_Excerpt to read_
>>>

To paraphrase an old maxim, writing social history is like trying to nail jelly to a wall. But, as Goodman proves in her remarkable book, it helps if you’re using a hammer authentic to the period–better yet, if you’ve forged that tool yourself.

And that’s essentially what she’s done for the years from 1485, when Henry Tudor, earl of Richmond, assumed the throne as Henry VII, until 1603, when Elizabeth I died. Doublets, kirtles, ruffs, and gowns? Goodman has sewn them, by the hundreds. Want to know why Tudor folk dumped rushes on castle floors and slept on them? She can tell you, and what’s more, she’s done it. Think it would be a challenge to prepare a feast in a sixteenth-century wood-fired oven? To understand exactly how challenging, she’s built them–and, by the way, if you do likewise, remember to soak the wooden door in water so that (a) it doesn’t burn, and (b) imparts steam to the heat.

A young Henry Tudor, earl of Richmond, by an unknown French artist, painted between 1470 and 1480 (Courtesy Musee Calvert, Avignon, via Wikimedia Commons).

A young Henry Tudor, earl of Richmond, by an unknown French artist, a portrait believed to have been painted between 1470 and 1480 (courtesy Musée Calvert, Avignon, via Wikimedia Commons).

 

I’ve never read a book like this, informed both by devoted scholarship and meticulous, hands-on experience. Even more amazing, Goodman has set her focus precisely where the written sources are thinnest, on how the common folk lived. Since few commoners could read, and even fewer could write (the skills, when taught at all, were learned separately), these people created no chronicles of themselves, and upper-class or noble commentators wouldn’t have deigned to. However, by using court records, parish registries, wills, paintings, and books of advice and commentary (a literary genre just then becoming popular), Goodman has pieced together a startling amount of information about daily life among commoners. It’s not surprising that she’s a recognized expert, a consultant for costume dramas, as with the televised version of Wolf Hall.

<<<

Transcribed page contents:
>>>

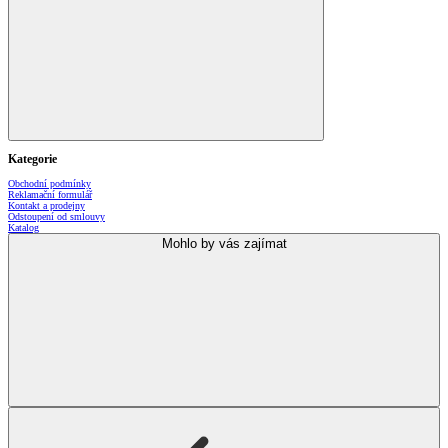
Kategorie
Obchodní podmínky
Reklamační formulář
Kontakt a prodejny
Odstoupení od smlouvy
Katalog
Mohlo by vás zajímat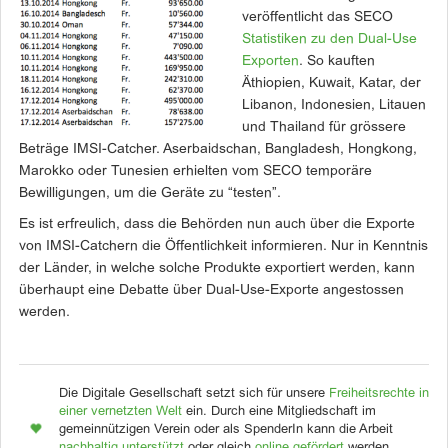
veröffentlicht das SECO
Statistiken zu den Dual-Use
Exporten
. So kauften
Äthiopien, Kuwait, Katar, der
Libanon, Indonesien, Litauen
und Thailand für grössere
Beträge IMSI-Catcher. Aserbaidschan, Bangladesh, Hongkong,
Marokko oder Tunesien erhielten vom SECO temporäre
Bewilligungen, um die Geräte zu “testen”.
Es ist erfreulich, dass die Behörden nun auch über die Exporte
von IMSI-Catchern die Öffentlichkeit informieren. Nur in Kenntnis
der Länder, in welche solche Produkte exportiert werden, kann
überhaupt eine Debatte über Dual-Use-Exporte angestossen
werden.
Die Digitale Gesellschaft setzt sich für unsere
Freiheitsrechte in
einer vernetzten Welt
ein. Durch eine Mitgliedschaft im
gemeinnützigen Verein oder als SpenderIn kann die Arbeit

<<<

_To-do item_
Quote the review of the Tudor social history book above, from "To paraphrase an" up to and including "that tool yourself.".

_Solution to the problem_
To paraphrase an old maxim, writing social history is like trying to nail jelly to a wall. But, as Goodman proves in her remarkable book, it helps if you’re using a hammer authentic to the period–better yet, if you’ve forged that tool yourself.